**** Dataset records
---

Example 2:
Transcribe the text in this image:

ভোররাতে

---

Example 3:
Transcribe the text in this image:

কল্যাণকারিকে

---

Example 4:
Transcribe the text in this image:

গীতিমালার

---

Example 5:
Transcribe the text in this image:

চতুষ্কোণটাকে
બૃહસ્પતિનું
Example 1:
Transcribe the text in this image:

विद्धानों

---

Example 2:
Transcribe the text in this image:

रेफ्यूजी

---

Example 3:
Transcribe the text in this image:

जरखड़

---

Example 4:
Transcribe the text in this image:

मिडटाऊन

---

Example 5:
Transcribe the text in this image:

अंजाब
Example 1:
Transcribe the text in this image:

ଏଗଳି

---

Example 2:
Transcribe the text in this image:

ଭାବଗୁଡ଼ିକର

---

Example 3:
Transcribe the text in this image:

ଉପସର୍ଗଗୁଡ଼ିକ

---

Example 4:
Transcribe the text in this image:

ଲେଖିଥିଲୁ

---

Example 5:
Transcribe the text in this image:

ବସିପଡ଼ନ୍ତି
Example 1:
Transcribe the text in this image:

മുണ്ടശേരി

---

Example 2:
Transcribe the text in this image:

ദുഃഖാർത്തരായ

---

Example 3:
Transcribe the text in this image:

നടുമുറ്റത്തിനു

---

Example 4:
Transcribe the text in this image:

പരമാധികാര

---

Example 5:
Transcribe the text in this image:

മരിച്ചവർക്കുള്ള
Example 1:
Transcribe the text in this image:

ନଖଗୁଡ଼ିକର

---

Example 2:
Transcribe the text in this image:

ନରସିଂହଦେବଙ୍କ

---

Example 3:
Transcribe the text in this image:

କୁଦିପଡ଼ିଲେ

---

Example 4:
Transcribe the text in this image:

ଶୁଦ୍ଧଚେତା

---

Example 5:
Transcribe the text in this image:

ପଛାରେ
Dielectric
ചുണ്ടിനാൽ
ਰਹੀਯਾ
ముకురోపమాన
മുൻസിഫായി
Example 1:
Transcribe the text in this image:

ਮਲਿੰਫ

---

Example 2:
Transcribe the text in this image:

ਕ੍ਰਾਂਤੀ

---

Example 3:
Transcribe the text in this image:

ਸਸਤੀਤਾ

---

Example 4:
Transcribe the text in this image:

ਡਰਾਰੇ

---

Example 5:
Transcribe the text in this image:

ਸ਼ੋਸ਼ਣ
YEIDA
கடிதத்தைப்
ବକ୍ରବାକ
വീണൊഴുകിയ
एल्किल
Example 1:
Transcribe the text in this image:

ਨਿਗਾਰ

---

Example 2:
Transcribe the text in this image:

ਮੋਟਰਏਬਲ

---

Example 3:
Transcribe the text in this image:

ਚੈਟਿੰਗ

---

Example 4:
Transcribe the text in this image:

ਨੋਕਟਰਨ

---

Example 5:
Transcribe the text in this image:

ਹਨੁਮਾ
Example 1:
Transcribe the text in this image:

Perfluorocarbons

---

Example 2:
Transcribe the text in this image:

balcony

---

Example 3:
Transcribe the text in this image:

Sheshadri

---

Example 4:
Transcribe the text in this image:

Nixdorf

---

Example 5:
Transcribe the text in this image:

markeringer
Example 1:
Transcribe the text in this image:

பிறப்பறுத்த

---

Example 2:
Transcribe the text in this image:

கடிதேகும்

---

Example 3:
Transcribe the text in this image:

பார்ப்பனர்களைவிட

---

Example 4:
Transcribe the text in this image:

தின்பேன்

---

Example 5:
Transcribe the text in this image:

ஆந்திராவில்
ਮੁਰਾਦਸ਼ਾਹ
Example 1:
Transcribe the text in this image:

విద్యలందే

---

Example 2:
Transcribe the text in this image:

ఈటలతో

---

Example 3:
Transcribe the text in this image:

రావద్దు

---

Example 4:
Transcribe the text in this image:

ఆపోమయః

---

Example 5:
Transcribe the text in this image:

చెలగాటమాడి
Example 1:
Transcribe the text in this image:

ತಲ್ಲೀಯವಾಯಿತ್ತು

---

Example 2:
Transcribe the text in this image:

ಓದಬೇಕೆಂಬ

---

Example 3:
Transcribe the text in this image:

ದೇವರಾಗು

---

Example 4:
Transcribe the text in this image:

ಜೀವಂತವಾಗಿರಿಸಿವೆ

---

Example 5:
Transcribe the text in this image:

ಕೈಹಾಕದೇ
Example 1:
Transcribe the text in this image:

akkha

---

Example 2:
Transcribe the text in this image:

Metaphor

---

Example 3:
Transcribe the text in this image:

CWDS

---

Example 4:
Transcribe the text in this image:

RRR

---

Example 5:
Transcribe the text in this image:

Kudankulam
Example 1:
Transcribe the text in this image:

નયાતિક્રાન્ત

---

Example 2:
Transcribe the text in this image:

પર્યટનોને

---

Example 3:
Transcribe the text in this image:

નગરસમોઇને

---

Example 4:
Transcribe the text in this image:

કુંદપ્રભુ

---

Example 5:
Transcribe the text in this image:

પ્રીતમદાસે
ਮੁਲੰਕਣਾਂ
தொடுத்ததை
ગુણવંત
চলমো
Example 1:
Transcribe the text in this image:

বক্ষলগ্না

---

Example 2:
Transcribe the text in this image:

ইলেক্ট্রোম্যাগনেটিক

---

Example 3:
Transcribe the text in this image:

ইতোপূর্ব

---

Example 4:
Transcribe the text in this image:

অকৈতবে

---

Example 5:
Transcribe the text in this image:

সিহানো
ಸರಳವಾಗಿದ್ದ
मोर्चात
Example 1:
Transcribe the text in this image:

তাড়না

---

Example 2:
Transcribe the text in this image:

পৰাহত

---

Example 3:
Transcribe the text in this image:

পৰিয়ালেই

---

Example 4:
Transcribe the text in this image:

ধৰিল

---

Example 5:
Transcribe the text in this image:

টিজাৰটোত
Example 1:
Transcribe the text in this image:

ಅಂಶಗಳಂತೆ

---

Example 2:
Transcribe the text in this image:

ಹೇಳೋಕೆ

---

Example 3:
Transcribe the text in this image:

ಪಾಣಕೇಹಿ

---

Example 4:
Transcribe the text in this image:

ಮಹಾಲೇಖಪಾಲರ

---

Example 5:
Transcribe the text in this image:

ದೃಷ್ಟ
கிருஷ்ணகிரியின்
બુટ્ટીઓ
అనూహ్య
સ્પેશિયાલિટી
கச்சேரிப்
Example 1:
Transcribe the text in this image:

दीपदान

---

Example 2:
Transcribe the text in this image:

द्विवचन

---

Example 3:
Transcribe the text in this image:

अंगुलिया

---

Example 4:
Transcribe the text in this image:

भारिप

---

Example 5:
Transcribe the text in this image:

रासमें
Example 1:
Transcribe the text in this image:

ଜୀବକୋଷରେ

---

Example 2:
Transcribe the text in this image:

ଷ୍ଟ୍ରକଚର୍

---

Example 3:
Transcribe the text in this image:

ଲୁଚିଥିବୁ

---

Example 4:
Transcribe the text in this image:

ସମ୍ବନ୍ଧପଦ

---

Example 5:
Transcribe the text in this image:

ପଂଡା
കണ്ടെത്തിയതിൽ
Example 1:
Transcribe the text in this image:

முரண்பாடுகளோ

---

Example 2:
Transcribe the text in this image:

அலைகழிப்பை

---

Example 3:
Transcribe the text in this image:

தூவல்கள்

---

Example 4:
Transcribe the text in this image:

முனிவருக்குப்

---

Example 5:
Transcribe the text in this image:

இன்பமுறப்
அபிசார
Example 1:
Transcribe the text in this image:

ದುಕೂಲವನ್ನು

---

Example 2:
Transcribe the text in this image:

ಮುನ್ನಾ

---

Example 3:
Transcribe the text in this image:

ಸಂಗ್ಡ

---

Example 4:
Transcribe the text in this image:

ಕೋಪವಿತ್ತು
********
Work instructions: Make an exact copy of the data above.

Solution to this problem:
---

Example 2:
Transcribe the text in this image:

ভোররাতে

---

Example 3:
Transcribe the text in this image:

কল্যাণকারিকে

---

Example 4:
Transcribe the text in this image:

গীতিমালার

---

Example 5:
Transcribe the text in this image:

চতুষ্কোণটাকে
બૃહસ્પતિનું
Example 1:
Transcribe the text in this image:

विद्धानों

---

Example 2:
Transcribe the text in this image:

रेफ्यूजी

---

Example 3:
Transcribe the text in this image:

जरखड़

---

Example 4:
Transcribe the text in this image:

मिडटाऊन

---

Example 5:
Transcribe the text in this image:

अंजाब
Example 1:
Transcribe the text in this image:

ଏଗଳି

---

Example 2:
Transcribe the text in this image:

ଭାବଗୁଡ଼ିକର

---

Example 3:
Transcribe the text in this image:

ଉପସର୍ଗଗୁଡ଼ିକ

---

Example 4:
Transcribe the text in this image:

ଲେଖିଥିଲୁ

---

Example 5:
Transcribe the text in this image:

ବସିପଡ଼ନ୍ତି
Example 1:
Transcribe the text in this image:

മുണ്ടശേരി

---

Example 2:
Transcribe the text in this image:

ദുഃഖാർത്തരായ

---

Example 3:
Transcribe the text in this image:

നടുമുറ്റത്തിനു

---

Example 4:
Transcribe the text in this image:

പരമാധികാര

---

Example 5:
Transcribe the text in this image:

മരിച്ചവർക്കുള്ള
Example 1:
Transcribe the text in this image:

ନଖଗୁଡ଼ିକର

---

Example 2:
Transcribe the text in this image:

ନରସିଂହଦେବଙ୍କ

---

Example 3:
Transcribe the text in this image:

କୁଦିପଡ଼ିଲେ

---

Example 4:
Transcribe the text in this image:

ଶୁଦ୍ଧଚେତା

---

Example 5:
Transcribe the text in this image:

ପଛାରେ
Dielectric
ചുണ്ടിനാൽ
ਰਹੀਯਾ
ముకురోపమాన
മുൻസിഫായി
Example 1:
Transcribe the text in this image:

ਮਲਿੰਫ

---

Example 2:
Transcribe the text in this image:

ਕ੍ਰਾਂਤੀ

---

Example 3:
Transcribe the text in this image:

ਸਸਤੀਤਾ

---

Example 4:
Transcribe the text in this image:

ਡਰਾਰੇ

---

Example 5:
Transcribe the text in this image:

ਸ਼ੋਸ਼ਣ
YEIDA
கடிதத்தைப்
ବକ୍ରବାକ
വീണൊഴുകിയ
एल्किल
Example 1:
Transcribe the text in this image:

ਨਿਗਾਰ

---

Example 2:
Transcribe the text in this image:

ਮੋਟਰਏਬਲ

---

Example 3:
Transcribe the text in this image:

ਚੈਟਿੰਗ

---

Example 4:
Transcribe the text in this image:

ਨੋਕਟਰਨ

---

Example 5:
Transcribe the text in this image:

ਹਨੁਮਾ
Example 1:
Transcribe the text in this image:

Perfluorocarbons

---

Example 2:
Transcribe the text in this image:

balcony

---

Example 3:
Transcribe the text in this image:

Sheshadri

---

Example 4:
Transcribe the text in this image:

Nixdorf

---

Example 5:
Transcribe the text in this image:

markeringer
Example 1:
Transcribe the text in this image:

பிறப்பறுத்த

---

Example 2:
Transcribe the text in this image:

கடிதேகும்

---

Example 3:
Transcribe the text in this image:

பார்ப்பனர்களைவிட

---

Example 4:
Transcribe the text in this image:

தின்பேன்

---

Example 5:
Transcribe the text in this image:

ஆந்திராவில்
ਮੁਰਾਦਸ਼ਾਹ
Example 1:
Transcribe the text in this image:

విద్యలందే

---

Example 2:
Transcribe the text in this image:

ఈటలతో

---

Example 3:
Transcribe the text in this image:

రావద్దు

---

Example 4:
Transcribe the text in this image:

ఆపోమయః

---

Example 5:
Transcribe the text in this image:

చెలగాటమాడి
Example 1:
Transcribe the text in this image:

ತಲ್ಲೀಯವಾಯಿತ್ತು

---

Example 2:
Transcribe the text in this image:

ಓದಬೇಕೆಂಬ

---

Example 3:
Transcribe the text in this image:

ದೇವರಾಗು

---

Example 4:
Transcribe the text in this image:

ಜೀವಂತವಾಗಿರಿಸಿವೆ

---

Example 5:
Transcribe the text in this image:

ಕೈಹಾಕದೇ
Example 1:
Transcribe the text in this image:

akkha

---

Example 2:
Transcribe the text in this image:

Metaphor

---

Example 3:
Transcribe the text in this image:

CWDS

---

Example 4:
Transcribe the text in this image:

RRR

---

Example 5:
Transcribe the text in this image:

Kudankulam
Example 1:
Transcribe the text in this image:

નયાતિક્રાન્ત

---

Example 2:
Transcribe the text in this image:

પર્યટનોને

---

Example 3:
Transcribe the text in this image:

નગરસમોઇને

---

Example 4:
Transcribe the text in this image:

કુંદપ્રભુ

---

Example 5:
Transcribe the text in this image:

પ્રીતમદાસે
ਮੁਲੰਕਣਾਂ
தொடுத்ததை
ગુણવંત
চলমো
Example 1:
Transcribe the text in this image:

বক্ষলগ্না

---

Example 2:
Transcribe the text in this image:

ইলেক্ট্রোম্যাগনেটিক

---

Example 3:
Transcribe the text in this image:

ইতোপূর্ব

---

Example 4:
Transcribe the text in this image:

অকৈতবে

---

Example 5:
Transcribe the text in this image:

সিহানো
ಸರಳವಾಗಿದ್ದ
मोर्चात
Example 1:
Transcribe the text in this image:

তাড়না

---

Example 2:
Transcribe the text in this image:

পৰাহত

---

Example 3:
Transcribe the text in this image:

পৰিয়ালেই

---

Example 4:
Transcribe the text in this image:

ধৰিল

---

Example 5:
Transcribe the text in this image:

টিজাৰটোত
Example 1:
Transcribe the text in this image:

ಅಂಶಗಳಂತೆ

---

Example 2:
Transcribe the text in this image:

ಹೇಳೋಕೆ

---

Example 3:
Transcribe the text in this image:

ಪಾಣಕೇಹಿ

---

Example 4:
Transcribe the text in this image:

ಮಹಾಲೇಖಪಾಲರ

---

Example 5:
Transcribe the text in this image:

ದೃಷ್ಟ
கிருஷ்ணகிரியின்
બુટ્ટીઓ
అనూహ్య
સ્પેશિયાલિટી
கச்சேரிப்
Example 1:
Transcribe the text in this image:

दीपदान

---

Example 2:
Transcribe the text in this image:

द्विवचन

---

Example 3:
Transcribe the text in this image:

अंगुलिया

---

Example 4:
Transcribe the text in this image:

भारिप

---

Example 5:
Transcribe the text in this image:

रासमें
Example 1:
Transcribe the text in this image:

ଜୀବକୋଷରେ

---

Example 2:
Transcribe the text in this image:

ଷ୍ଟ୍ରକଚର୍

---

Example 3:
Transcribe the text in this image:

ଲୁଚିଥିବୁ

---

Example 4:
Transcribe the text in this image:

ସମ୍ବନ୍ଧପଦ

---

Example 5:
Transcribe the text in this image:

ପଂଡା
കണ്ടെത്തിയതിൽ
Example 1:
Transcribe the text in this image:

முரண்பாடுகளோ

---

Example 2:
Transcribe the text in this image:

அலைகழிப்பை

---

Example 3:
Transcribe the text in this image:

தூவல்கள்

---

Example 4:
Transcribe the text in this image:

முனிவருக்குப்

---

Example 5:
Transcribe the text in this image:

இன்பமுறப்
அபிசார
Example 1:
Transcribe the text in this image:

ದುಕೂಲವನ್ನು

---

Example 2:
Transcribe the text in this image:

ಮುನ್ನಾ

---

Example 3:
Transcribe the text in this image:

ಸಂಗ್ಡ

---

Example 4:
Transcribe the text in this image:

ಕೋಪವಿತ್ತು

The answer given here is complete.